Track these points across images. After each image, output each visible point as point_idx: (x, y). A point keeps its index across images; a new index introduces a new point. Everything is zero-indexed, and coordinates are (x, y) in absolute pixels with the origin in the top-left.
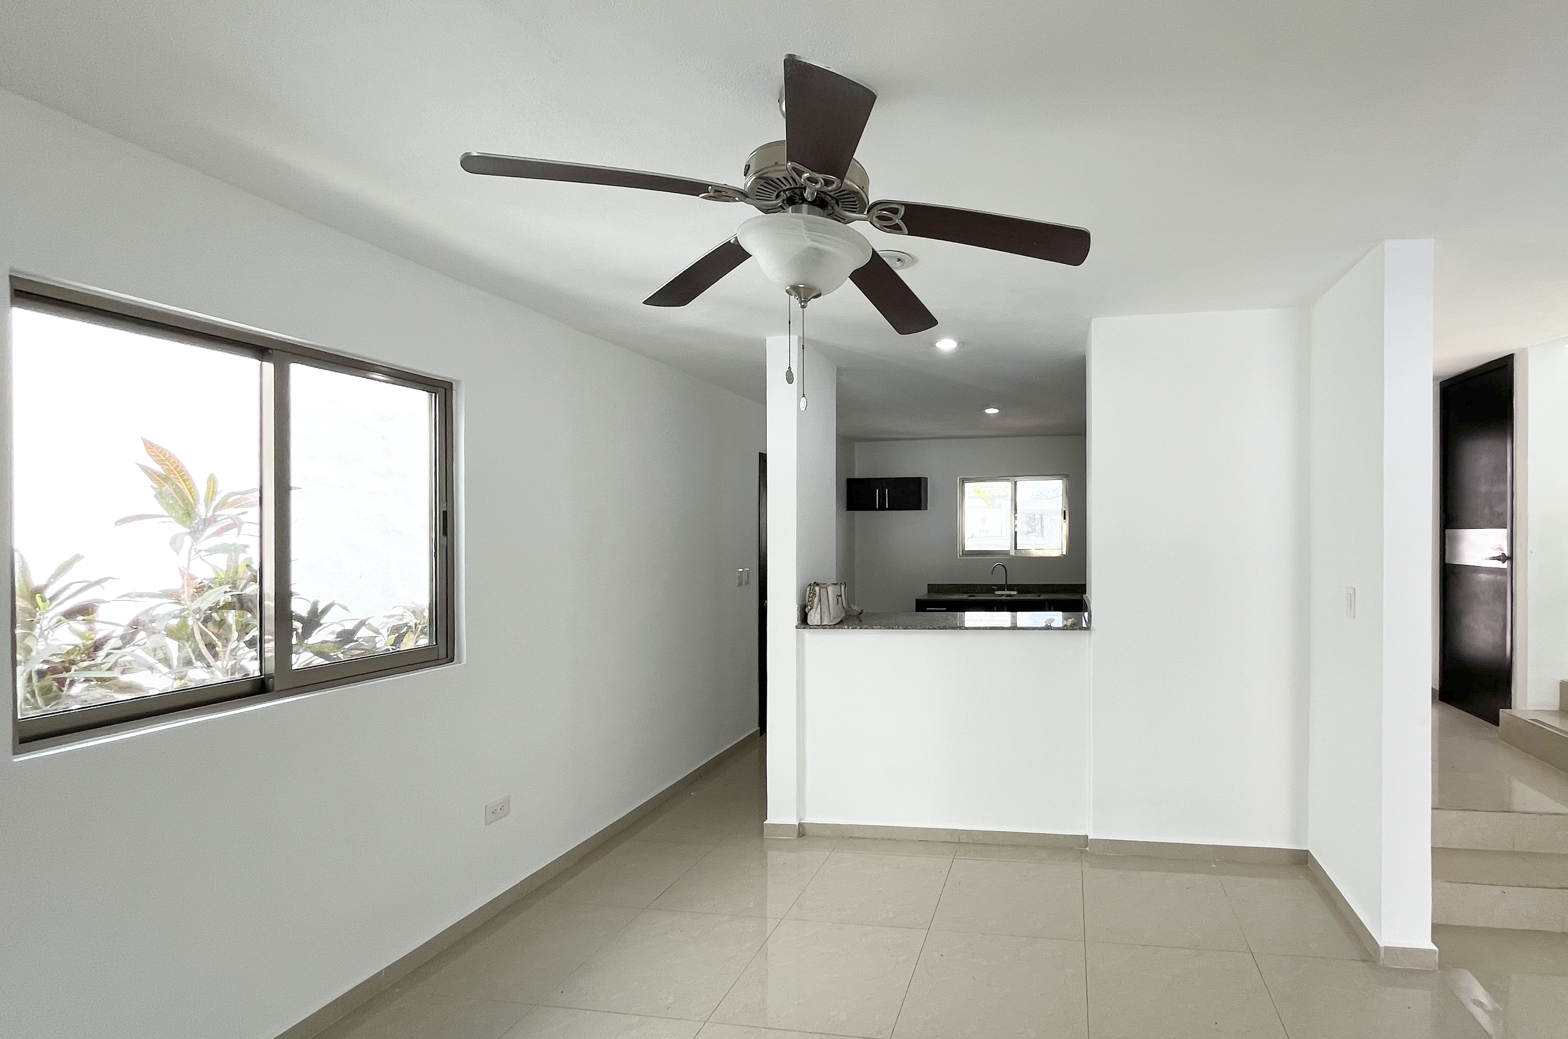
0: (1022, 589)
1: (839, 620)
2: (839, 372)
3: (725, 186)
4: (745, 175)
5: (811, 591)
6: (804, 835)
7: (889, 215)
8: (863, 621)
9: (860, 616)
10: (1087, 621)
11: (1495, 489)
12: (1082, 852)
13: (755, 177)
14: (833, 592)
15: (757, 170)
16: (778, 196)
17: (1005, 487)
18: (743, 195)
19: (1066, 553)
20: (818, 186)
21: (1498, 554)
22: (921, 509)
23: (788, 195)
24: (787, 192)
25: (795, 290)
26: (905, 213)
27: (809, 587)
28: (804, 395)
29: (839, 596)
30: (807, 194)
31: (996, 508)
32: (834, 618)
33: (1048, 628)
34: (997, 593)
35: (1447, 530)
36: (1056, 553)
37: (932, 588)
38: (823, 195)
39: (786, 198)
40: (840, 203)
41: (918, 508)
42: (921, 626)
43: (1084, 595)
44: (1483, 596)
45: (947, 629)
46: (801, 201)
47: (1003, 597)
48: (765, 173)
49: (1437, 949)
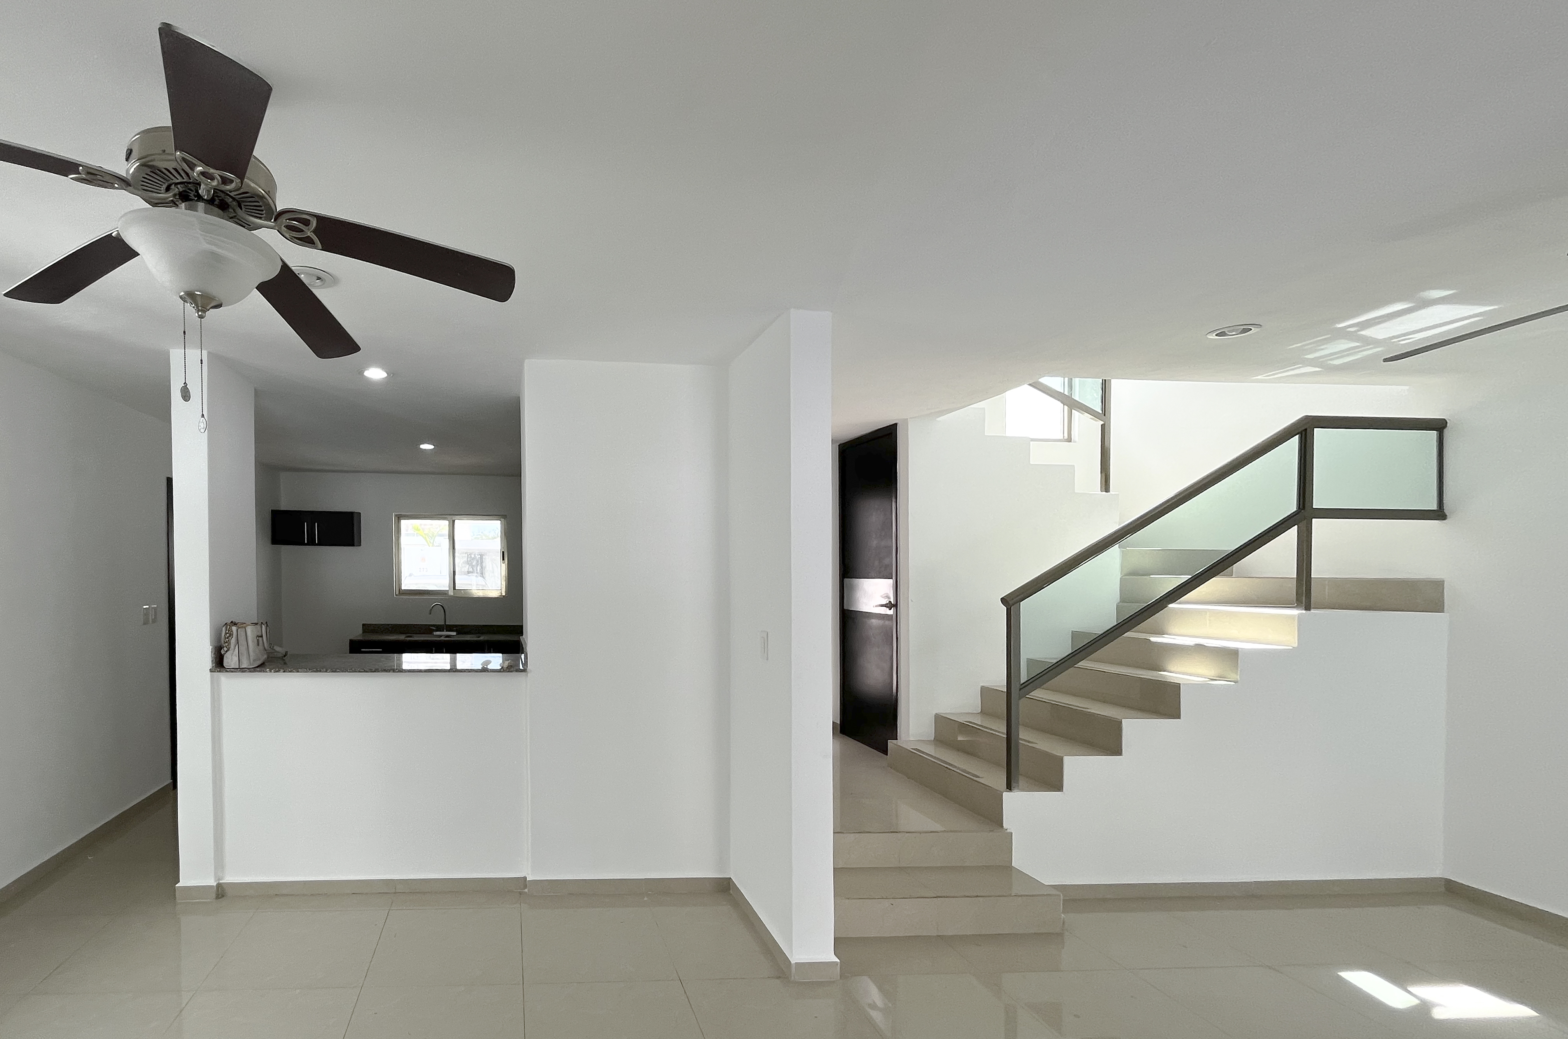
0: (461, 629)
1: (259, 663)
2: (257, 393)
3: (99, 169)
4: (127, 160)
5: (227, 632)
6: (223, 896)
7: (299, 225)
8: (288, 664)
9: (285, 658)
10: (524, 662)
11: (883, 543)
12: (520, 894)
13: (138, 164)
14: (252, 631)
15: (144, 154)
16: (168, 189)
17: (443, 525)
18: (125, 183)
19: (506, 595)
20: (215, 183)
21: (885, 602)
22: (353, 545)
23: (181, 190)
24: (179, 186)
25: (190, 296)
26: (316, 227)
27: (225, 627)
28: (203, 415)
29: (259, 637)
30: (202, 191)
31: (437, 546)
32: (254, 660)
33: (484, 670)
34: (435, 633)
35: (845, 579)
36: (494, 594)
37: (367, 628)
38: (222, 195)
39: (178, 192)
40: (243, 207)
41: (352, 544)
42: (352, 669)
43: (521, 637)
44: (874, 639)
45: (379, 672)
46: (196, 198)
47: (442, 638)
48: (151, 161)
49: (839, 961)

> INSTRUCTIONS FOR THE TASK: The range runs from the line above containing "23: (788, 195)" to the line containing "48: (765, 173)", inclusive. Restate those lines word for word and no others.

> ANSWER BOX:
23: (788, 195)
24: (787, 192)
25: (795, 290)
26: (905, 213)
27: (809, 587)
28: (804, 395)
29: (839, 596)
30: (807, 194)
31: (996, 508)
32: (834, 618)
33: (1048, 628)
34: (997, 593)
35: (1447, 530)
36: (1056, 553)
37: (932, 588)
38: (823, 195)
39: (786, 198)
40: (840, 203)
41: (918, 508)
42: (921, 626)
43: (1084, 595)
44: (1483, 596)
45: (947, 629)
46: (801, 201)
47: (1003, 597)
48: (765, 173)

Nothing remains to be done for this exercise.